"""basic_example
********************

Basic MLTK model example

- Source code: `basic_example.py <https://github.com/siliconlabs/mltk/blob/master/mltk/models/examples/basic_example.py>`_

This provides a basic example of how to create a `model specification <https://siliconlabs.github.io/mltk/docs/guides/model_specification.html>`_.
It is based off the `Simple MNIST convnet <https://keras.io/examples/vision/mnist_convnet/>`_ Keras example.
It is designed to work with the `Add an Existing Script to MLTK <https://siliconlabs.github.io/mltk/mltk/tutorials/add_existing_script_to_mltk.html>`_ tutorial.

Commands
--------------

.. code-block:: shell

   # Do a "dry run" test training of the model
   mltk train basic_example-test

   # Train the model
   mltk train basic_example

   # Evaluate the trained model .tflite model
   mltk evaluate basic_example --tflite

   # Profile the model in the MVP hardware accelerator simulator
   mltk profile basic_example --accelerator MVP

   # Profile the model on a physical development board
   mltk profile basic_example --accelerator MVP --device

   # Directly invoke the model script
   python basic_example.py


Model Specification
---------------------

..  literalinclude:: ../../../../../../../mltk/models/examples/basic_example.py
    :language: python
    :lines: 44-

"""
from typing import Tuple
import numpy as np
import tensorflow as tf
from mltk import core as mltk_core

# For this example we use the MNIST dataset.
# NOTE: The following uses the MLTK mnist dataset,
#       but we could have also used: tf.keras.datasets.mnist
from mltk.datasets.image import mnist


##########################################################################
# Prepare the model parameters
classes = mnist.CLASSES
num_classes = len(classes)
input_shape = (28, 28, 1)
batch_size = 128
epochs = 15
validation_split = 0.1


##########################################################################
# Prepare the dataset
def my_dataset_loader(
    subset:str,
    test:bool,
    **kwargs
) -> Tuple[np.ndarray, np.ndarray]:
    """Load the dataset subset

    This is called automatically by the MLTK before training
    or evaluation.

    Args:
        subset: The dataset subset to return: 'training' or 'evaluation'
        test: This is optional, it is used when invoking a training "dryrun", e.g.: mltk train basic_example-test
            If this is true, then only return a small portion of the dataset for testing purposes

    Return:
        A tuple (x,y) for the subset
    """
    # Load the data and split it between train and test sets
    (x_train, y_train), (x_test, y_test) = mnist.load_data()

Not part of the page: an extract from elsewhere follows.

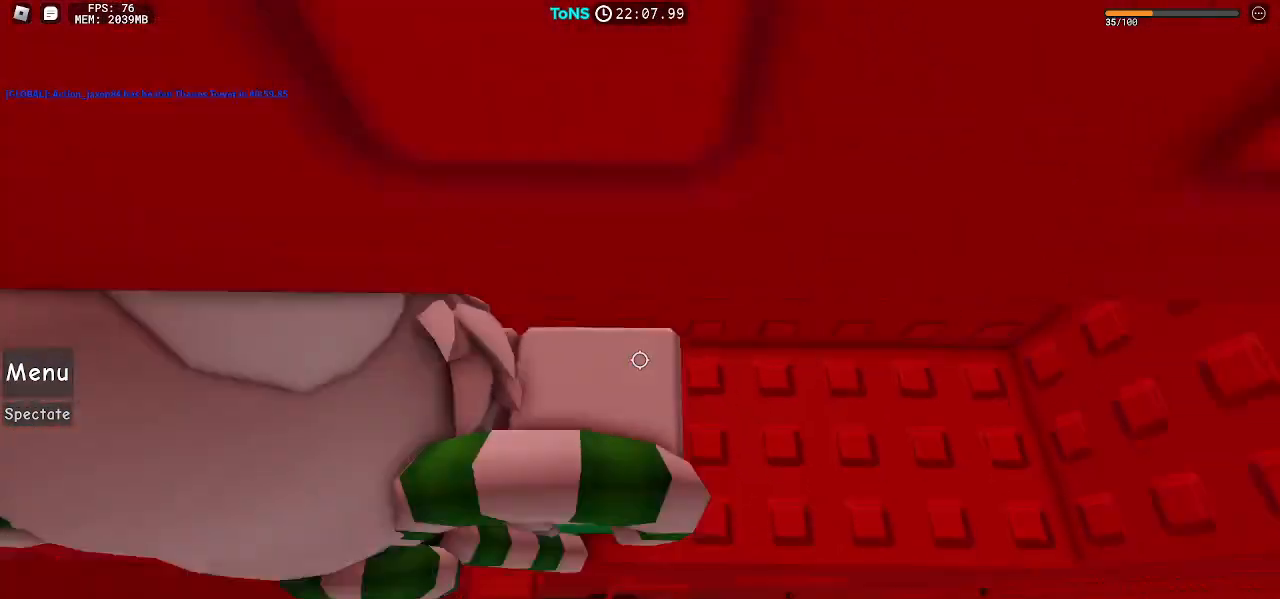
{"keys": ["d", "w"], "mouse": ["right"], "events": [[100, "space", "down"], [117, "w", "down"], [167, "s", "up"], [183, "space", "up"], [500, "d", "down"]]}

    # Scale images to the [0, 1] range
    x_train = x_train.astype("float32") / 255
    x_test = x_test.astype("float32") / 255
    # Make sure images have shape (28, 28, 1)
    x_train = np.expand_dims(x_train, -1)
    x_test = np.expand_dims(x_test, -1)

    # If we're just testing, then truncate the dataset
    if test:
        x_test = x_test[:64]
        x_train = x_train[:64]
        y_train = y_train[:64]
        y_test = y_test[:64]


    # This is optional, but useful for automatically generating a summary of the dataset
    if subset == 'training':
        my_model.class_counts['training'] = { my_model.classes[class_id]: count for (class_id, count) in enumerate(np.bincount(y_train)) }
    else:
        my_model.class_counts['evaluation'] = { my_model.classes[class_id]: count for (class_id, count) in enumerate(np.bincount(y_test)) }

    # Convert class vectors to binary class matrices
    y_train = tf.keras.utils.to_categorical(y_train, num_classes)
    y_test = tf.keras.utils.to_categorical(y_test, num_classes)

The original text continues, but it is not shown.